Zang says they met through mutual friends at 19, started dating at 21, and despite being two “good looking nerds with glamorous jobs,” had a pretty ordinary relationship. DiCaprio was “a very sweet and thoughtful boyfriend,” Zang writes, but in 1999, “about 4 months after my 25th birthday (ha, I know what you’re thinking) it was over for good.” She doesn’t get into the details, but it sure sounds like Zang was the dump-er, her prefrontal cortex finally fully developed: “It was a choice I made. … It was like I had outgrown that version of myself, the Hollywood high school girl. I wanted to figure out who I was and what I wanted.”

Over 20 years later, Zang shared her thoughts on DiCaprio’s most recent break-up: “Maybe [Morrone] really cared for him but was just ready for the next chapter, perhaps it’s temporary, or maybe it’s none of our business but can we stop with the ageist headlines and comments?” She also expressed frustration specifically with how media outlets and social media users have framed the split, “with his most recent ex-girlfriend being referred to as having ‘aged out’ or being ‘too old for Leo at 25.’”

Zang added, “Puh-lease (insert dramatic eye roll). I think we can and should do better. What kind of message is this sending to young people?” I have, personally, perceived the message to be that Leo and men in Hollywood are dirtbags. But perhaps I, a chronic, reflexive hater, could learn a thing or two from the positive, ~inspiring~ teaching opportunity that Zang found in DiCaprio splitting from yet another former 22-year-old who’d turned 25. Zang wrote:

“I met the love of my life when I was 38 and got married when I was 40. So you youngins out there, listen up. Life gets so much better after 25. Yes, you get more wrinkles but you also get more confidence and more love for yourself.”

Today, she lives in the Oregon countryside with her “hot” and younger husband “(joke’s on you, Leo),” and runs a “locally sourced dog food company.” Good for her!

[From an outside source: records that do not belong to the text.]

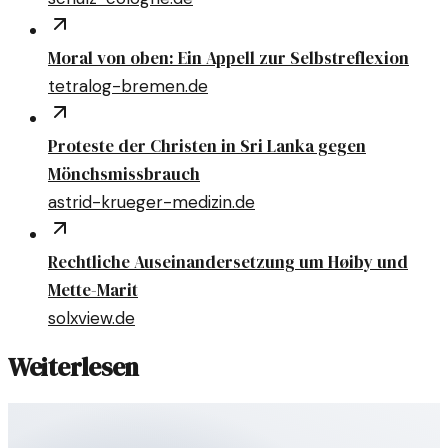
Moral von oben: Ein Appell zur Selbstreflexion
tetralog-bremen.de
Proteste der Christen in Sri Lanka gegen
Mönchsmissbrauch
astrid-krueger-medizin.de
Rechtliche Auseinandersetzung um Høiby und
Mette-Marit
solxview.de
Weiterlesen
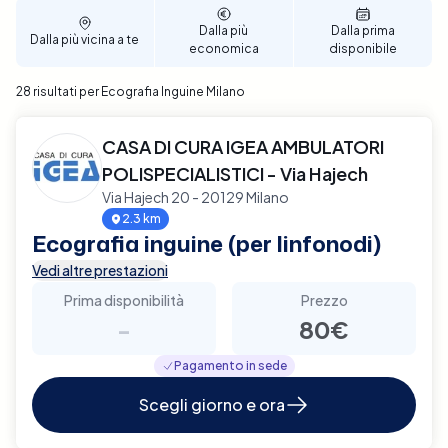
Dalla più
Dalla prima
Dalla più vicina a te
economica
disponibile
28 risultati per Ecografia Inguine Milano
CASA DI CURA IGEA AMBULATORI
POLISPECIALISTICI - Via Hajech
Via Hajech 20 - 20129 Milano
2.3 km
Ecografia inguine (per linfonodi)
Vedi altre prestazioni
Prima disponibilità
Prezzo
-
80€
Pagamento in sede
Scegli giorno e ora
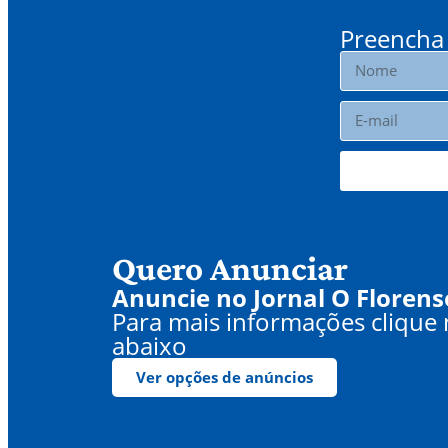
Preencha 
Quero Anunciar
Anuncie no Jornal O Florens
Para mais informações clique
abaixo
Ver opções de anúncios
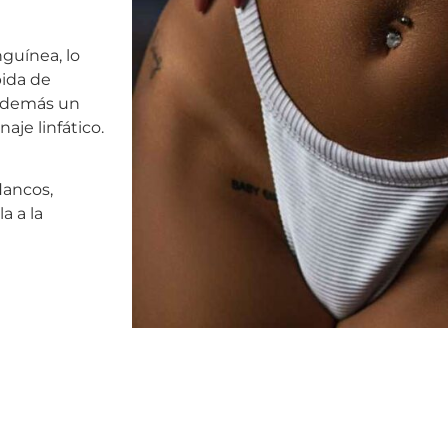
guínea, lo
pida de
 además un
je linfático.
lancos,
a a la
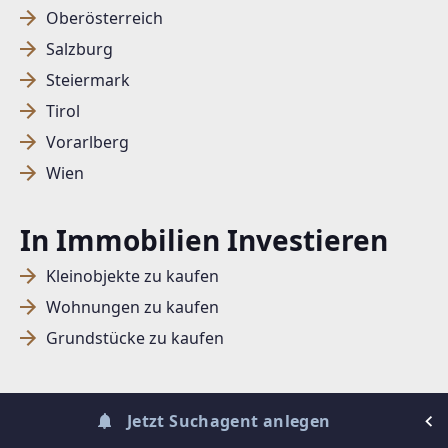
Oberösterreich
Salzburg
SUCHAGENT ANLEGEN FÜR DIE
Steiermark
AKTUELLEN SUCHKRITERIEN
Tirol
Dieser Filter wird viele Treffer erzeugen. Bitte setzen
Vorarlberg
Sie weitere Filter!
Wien
Treffer verfeinern
In Immobilien Investieren
Ich stimme der Verarbeitung meiner Daten, wie
in den
Datenschutzbestimmungen
beschrieben,
Kleinobjekte zu kaufen
zu.
Wohnungen zu kaufen
Grundstücke zu kaufen
Suchagent anlegen
Jetzt Suchagent anlegen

I’m not going to lie, when I first read the People headline, “Leonardo DiCaprio’s Former Girlfriend Speaks Out About ‘Ageist Headlines and Comments,’” I braced myself for some pick-me screed about how DiCaprio is being cyber-bullied for dropping his girlfriends a full year before the Affordable Care Act drops them from their parents’ health insurance. Thankfully, while Zang didn’t have a negative word to say about her ex, she encouraged the “funny” and “stellar” memes to continue.

It’s not as if women are all just learning now that patriarchal beauty standards prize our youth above everything and try to write women above 30 out of existence. This is a world in which a 35-year-old woman was cast to play 26-year-old Tom Holland’s mother earlier this year, and hordes of online perverts started a countdown to Millie Bobby Brown’s 18th birthday—a long-standing tradition that child starlets have always faced. But the widespread, very much united clowning to which DiCaprio has been subjected by Twitter certainly brings some comfort: Too many men are still overly defensive about their supposed human right to date barely legal women—but at least some others and most of the internet finally seem ready to joke about how lame it is. If nothing else, I’ll take comfort in both this and Zang’s sage advice that one is “barely scratching the surface of life at 25.”